An experiment with $n$ equally likely events is repeated until all events have occurred equally often. What is the probability that the stopping time is finite ? The probability could be denoted by $p(n)$.
For which $n$ does the equation $p(n)=1$ hold?
And is there a way to calculate $p(n)$ for arbitrary $n$?
If $X_j(t)$ is the number of times we've seen event $j$ up to and including time $t$, then $$(X_2(t)-X_1(t), X_3(t)-X_1(t),\dots, X_n(t)-X_{1}(t))\tag1$$ is a mean zero random walk in $\mathbb{Z}^{n-1}$ starting at the origin. For instance, when $n=3$ the two dimensional random walk jumps in one of the three directions $(1,0)$, $(0,1)$, and $(-1,-1)$ each with probability $1/3$.
The random walk (1) is at the origin exactly when all events have occurred equally often. The general theory of random walks guarantees a return to the origin if and only if the dimension of the state space is one or two, but not higher. So the answer to the first question is $p(n)=1$ if and only if $n-1\leq 2$, i.e., $n\leq 3$.

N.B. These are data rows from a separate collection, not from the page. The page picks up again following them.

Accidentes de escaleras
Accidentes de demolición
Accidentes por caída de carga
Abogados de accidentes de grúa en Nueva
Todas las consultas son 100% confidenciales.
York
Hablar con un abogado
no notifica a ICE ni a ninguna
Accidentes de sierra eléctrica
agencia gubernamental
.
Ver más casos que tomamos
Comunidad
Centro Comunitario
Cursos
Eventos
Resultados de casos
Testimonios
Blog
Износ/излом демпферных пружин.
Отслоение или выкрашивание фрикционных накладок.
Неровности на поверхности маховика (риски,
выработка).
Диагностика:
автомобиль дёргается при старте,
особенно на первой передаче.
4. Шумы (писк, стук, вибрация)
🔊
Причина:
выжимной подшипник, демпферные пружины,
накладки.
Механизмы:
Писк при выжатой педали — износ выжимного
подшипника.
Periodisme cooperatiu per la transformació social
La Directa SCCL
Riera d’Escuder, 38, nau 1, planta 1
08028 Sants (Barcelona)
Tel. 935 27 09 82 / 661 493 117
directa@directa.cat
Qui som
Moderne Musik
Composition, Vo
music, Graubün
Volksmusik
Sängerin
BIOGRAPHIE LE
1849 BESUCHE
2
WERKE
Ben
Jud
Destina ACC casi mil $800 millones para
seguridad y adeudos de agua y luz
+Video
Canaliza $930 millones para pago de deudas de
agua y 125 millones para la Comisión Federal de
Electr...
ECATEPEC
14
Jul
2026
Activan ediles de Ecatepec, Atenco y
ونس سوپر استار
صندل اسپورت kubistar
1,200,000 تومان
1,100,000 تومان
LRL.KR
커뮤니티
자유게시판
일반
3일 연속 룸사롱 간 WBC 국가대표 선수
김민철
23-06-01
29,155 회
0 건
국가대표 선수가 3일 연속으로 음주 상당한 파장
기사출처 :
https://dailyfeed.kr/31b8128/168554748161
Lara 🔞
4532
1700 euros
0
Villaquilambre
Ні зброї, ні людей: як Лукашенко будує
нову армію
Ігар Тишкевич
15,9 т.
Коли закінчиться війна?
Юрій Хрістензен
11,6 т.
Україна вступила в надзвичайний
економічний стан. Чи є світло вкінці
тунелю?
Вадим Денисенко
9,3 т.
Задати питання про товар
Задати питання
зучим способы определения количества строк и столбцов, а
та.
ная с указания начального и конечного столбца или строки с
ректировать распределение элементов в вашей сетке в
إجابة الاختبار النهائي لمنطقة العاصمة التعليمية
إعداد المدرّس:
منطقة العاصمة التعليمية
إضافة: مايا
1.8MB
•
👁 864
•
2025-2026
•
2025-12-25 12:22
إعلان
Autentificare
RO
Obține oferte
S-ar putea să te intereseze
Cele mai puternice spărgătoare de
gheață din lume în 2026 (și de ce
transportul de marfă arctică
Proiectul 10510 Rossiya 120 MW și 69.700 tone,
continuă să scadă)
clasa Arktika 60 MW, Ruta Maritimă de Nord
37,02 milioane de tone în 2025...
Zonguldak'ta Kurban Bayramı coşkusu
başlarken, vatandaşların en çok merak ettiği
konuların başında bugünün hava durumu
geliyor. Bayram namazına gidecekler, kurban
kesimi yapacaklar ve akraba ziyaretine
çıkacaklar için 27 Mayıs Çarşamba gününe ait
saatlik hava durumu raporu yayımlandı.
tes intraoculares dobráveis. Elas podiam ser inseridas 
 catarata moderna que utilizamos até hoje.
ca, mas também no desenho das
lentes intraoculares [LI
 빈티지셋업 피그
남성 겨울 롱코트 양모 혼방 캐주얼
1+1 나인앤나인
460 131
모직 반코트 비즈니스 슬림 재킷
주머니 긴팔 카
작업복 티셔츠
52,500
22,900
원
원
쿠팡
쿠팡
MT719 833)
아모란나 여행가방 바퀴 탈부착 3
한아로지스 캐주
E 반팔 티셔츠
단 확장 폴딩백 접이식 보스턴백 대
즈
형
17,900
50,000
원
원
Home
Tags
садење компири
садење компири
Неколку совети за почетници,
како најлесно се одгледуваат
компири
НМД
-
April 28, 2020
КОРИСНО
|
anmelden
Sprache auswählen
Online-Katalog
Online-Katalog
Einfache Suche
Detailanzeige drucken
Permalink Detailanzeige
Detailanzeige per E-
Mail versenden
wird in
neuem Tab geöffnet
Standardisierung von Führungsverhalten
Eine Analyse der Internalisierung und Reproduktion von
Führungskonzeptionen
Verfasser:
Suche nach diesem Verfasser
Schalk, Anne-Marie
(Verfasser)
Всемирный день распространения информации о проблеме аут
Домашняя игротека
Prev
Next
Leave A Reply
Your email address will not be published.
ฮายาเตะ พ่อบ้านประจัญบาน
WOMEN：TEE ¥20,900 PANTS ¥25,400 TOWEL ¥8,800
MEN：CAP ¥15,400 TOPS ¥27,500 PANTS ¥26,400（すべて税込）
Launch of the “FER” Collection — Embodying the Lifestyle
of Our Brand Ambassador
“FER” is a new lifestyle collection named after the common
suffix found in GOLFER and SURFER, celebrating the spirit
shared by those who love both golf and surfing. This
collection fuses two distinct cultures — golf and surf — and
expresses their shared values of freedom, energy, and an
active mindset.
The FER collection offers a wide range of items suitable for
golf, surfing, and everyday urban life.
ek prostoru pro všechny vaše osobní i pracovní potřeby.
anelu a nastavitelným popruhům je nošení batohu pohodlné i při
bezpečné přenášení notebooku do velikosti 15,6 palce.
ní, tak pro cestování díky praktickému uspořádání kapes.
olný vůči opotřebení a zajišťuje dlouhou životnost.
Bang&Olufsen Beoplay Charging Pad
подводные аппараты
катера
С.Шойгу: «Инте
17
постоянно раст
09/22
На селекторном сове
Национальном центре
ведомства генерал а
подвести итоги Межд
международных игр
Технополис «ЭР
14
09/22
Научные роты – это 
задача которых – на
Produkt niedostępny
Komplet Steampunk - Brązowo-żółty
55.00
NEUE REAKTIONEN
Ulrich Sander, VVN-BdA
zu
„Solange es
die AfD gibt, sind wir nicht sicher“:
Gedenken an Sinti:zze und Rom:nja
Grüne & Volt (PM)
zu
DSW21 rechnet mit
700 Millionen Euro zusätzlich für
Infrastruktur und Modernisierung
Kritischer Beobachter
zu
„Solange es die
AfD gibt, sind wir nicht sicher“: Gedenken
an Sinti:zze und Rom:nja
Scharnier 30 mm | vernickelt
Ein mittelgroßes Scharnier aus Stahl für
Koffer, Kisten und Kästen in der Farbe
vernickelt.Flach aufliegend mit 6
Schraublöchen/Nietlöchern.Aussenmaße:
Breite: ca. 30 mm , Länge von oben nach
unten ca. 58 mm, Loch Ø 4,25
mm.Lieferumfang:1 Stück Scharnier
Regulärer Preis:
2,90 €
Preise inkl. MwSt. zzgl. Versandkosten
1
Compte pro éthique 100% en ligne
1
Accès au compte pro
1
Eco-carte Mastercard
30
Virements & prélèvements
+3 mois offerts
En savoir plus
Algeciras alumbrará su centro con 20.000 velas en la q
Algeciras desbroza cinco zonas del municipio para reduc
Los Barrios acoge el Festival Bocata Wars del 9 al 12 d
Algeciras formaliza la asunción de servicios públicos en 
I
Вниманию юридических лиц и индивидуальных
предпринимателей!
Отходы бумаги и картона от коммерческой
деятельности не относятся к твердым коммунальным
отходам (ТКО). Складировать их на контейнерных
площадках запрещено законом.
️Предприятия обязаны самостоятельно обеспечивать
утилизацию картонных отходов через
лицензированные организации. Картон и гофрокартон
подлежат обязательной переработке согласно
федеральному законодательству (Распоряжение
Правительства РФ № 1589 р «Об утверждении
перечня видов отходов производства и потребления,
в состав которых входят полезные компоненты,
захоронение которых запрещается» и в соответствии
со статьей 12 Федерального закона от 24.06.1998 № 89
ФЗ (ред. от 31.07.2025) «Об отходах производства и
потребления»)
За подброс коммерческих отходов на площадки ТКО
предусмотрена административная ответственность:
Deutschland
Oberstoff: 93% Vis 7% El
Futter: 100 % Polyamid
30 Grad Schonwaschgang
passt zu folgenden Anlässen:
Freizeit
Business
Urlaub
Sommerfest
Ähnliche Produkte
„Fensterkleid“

Otherwise, if $\phi$ is the multidimensional characteristic function of the jump distribution of the random walk, then the expected number of visits to the origin (including the visit at time zero) is $$\mathbb{E}(V)={1\over (2\pi)^{n-1}}\int_{(-\pi,\pi)^{n-1}} {1\over 1-\phi(u)}\,du,\tag2$$ and the probability of a return visit is $$p(n)=1-{1\over \mathbb{E}(V)}.\tag3$$
In general, the integral in (2) can't be simplified but must be calculated numerically, and the same for the probability of a return visit. This could be done similarly as the calculation of Polya's random walk constants.